We have been occasionally mentioning him on DU since 2016, honestly - when Trump began being taken seriously. But Google just doesn't seem to be finding old DU threads these days.

Ah - I finally squeezed an older result out of Google, from 2017:

The Moldbug Variations: Feudalism is the new conservatism

Three years ago, Peter Thiel called me a conspiracy theorist at a Baffler-hosted debate in New York between him and David Graeber. What prompted the characteristically winking and dismissive Thielian deflection was a question from a New York Times reporter, concerning a story on this very blog by yours truly. The story detailed connections between the democracy-loathing venture capitalist and a prolific, flowery neo-feudalist blogger who called himself Mencius Moldbug.
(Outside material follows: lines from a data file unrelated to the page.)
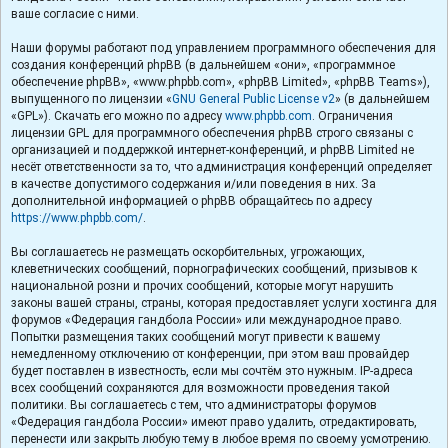
ваше согласие с ними.
Наши форумы работают под управлением программного обеспечения для
создания конференций phpBB (в дальнейшем «они», «программное
обеспечение phpBB», «www.phpbb.com», «phpBB Limited», «phpBB Teams»),
выпущенного по лицензии «
GNU General Public License v2
» (в дальнейшем
«GPL»). Скачать его можно по адресу
www.phpbb.com
. Ограничения
лицензии GPL для программного обеспечения phpBB строго связаны с
организацией и поддержкой интернет-конференций, и phpBB Limited не
несёт ответственности за то, что администрация конференций определяет
в качестве допустимого содержания и/или поведения в них. За
дополнительной информацией о phpBB обращайтесь по адресу
https://www.phpbb.com/
.
Вы соглашаетесь не размещать оскорбительных, угрожающих,
клеветнических сообщений, порнографических сообщений, призывов к
национальной розни и прочих сообщений, которые могут нарушить
законы вашей страны, страны, которая предоставляет услуги хостинга для
форумов «Федерация гандбола России» или международное право.
Попытки размещения таких сообщений могут привести к вашему
немедленному отключению от конференции, при этом ваш провайдер
будет поставлен в известность, если мы сочтём это нужным. IP-адреса
всех сообщений сохраняются для возможности проведения такой
политики. Вы соглашаетесь с тем, что администраторы форумов
«Федерация гандбола России» имеют право удалить, отредактировать,
перенести или закрыть любую тему в любое время по своему усмотрению.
Moldbug was comfortably anonymous, with a modest but influential following in Silicon Valley circles, until TechCrunch revealed his identity as Curtis Yarvin, a San Francisco software engineer whose strange and quixotic startup, Tlön, had garnered some investment capital from Thiel. Moldbug’s moribund blog remains one of the ur-texts of the “neoreactionary” movement, a subset of what is now euphemistically termed the alt-right, but which I characterized at the time—more accurately, I think—as the mouthbreathing Machiavellis of the silicon reich.
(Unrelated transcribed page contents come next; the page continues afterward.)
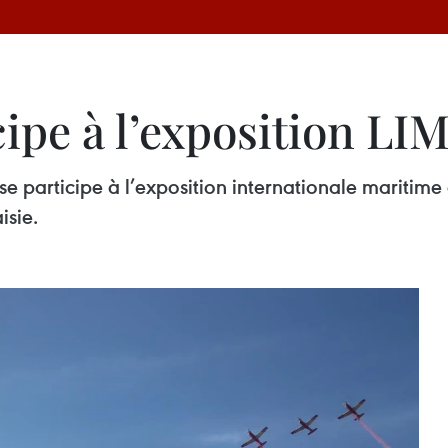
ipe à l’exposition LI
se participe à l’exposition internationale maritim
isie.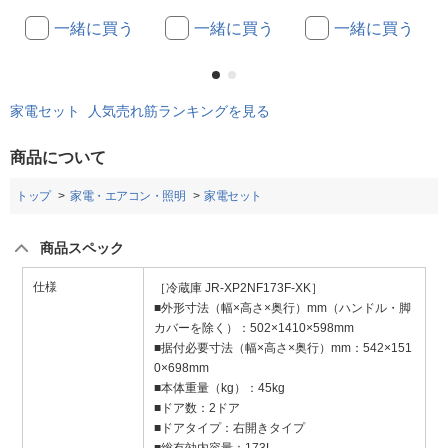
一緒に買う
一緒に買う
一緒に買う
家電セット 人気売れ筋ランキングを見る
商品について
トップ
家電・エアコン・照明
家電セット
商品スペック
仕様
［冷蔵庫 JR-XP2NF173F-XK］
■外形寸法（幅×高さ×奥行）mm（ハンドル・脚
カバーを除く）：502×1410×598mm
■据付必要寸法（幅×高さ×奥行）mm：542×151
0×698mm
■本体重量（kg）：45kg
■ドア数：2ドア
■ドアタイプ：右開きタイプ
Yarvin believes there is no such thing as democracy—and Thiel has said as much, as well. Yarvin’s stunted political imagination prizes strict hierarchies—despotisms, monarchies, and experimental new feudalism via a “patchwork” of corporate fiefdoms managed by absolute dictators who might be appointed by a vote of property-owning “shareholders.” Unlike some advocates of Silicon Valley secessionism, Yarvin has never been shy in acknowledging that this amounts to a revolution and would require the forcible overthrow of the established order. He advised, for instance, that the new dictator of California should throw the old elected governor in Alcatraz, and then briskly proceed to pack the government with Google guys.
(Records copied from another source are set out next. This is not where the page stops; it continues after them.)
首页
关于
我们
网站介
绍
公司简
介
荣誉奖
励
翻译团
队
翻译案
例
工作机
Yarvin’s Dark Enlightenment dogma also is steeped in pseudoscientific racism. Yarvin preaches that intelligence is determined in large part by the laws of “human biodiversity”—which hold, in his telling, that white people are congenitally smarter than black and brown people, and that Chinese people may be the smartest of all. It takes no great stretch of the imagination to see how a blood-and-soil white nationalist like Bannon and a racist bomb thrower like Donald “Good Genes” Trump would find a great deal of reassurance in this toxic philosophy.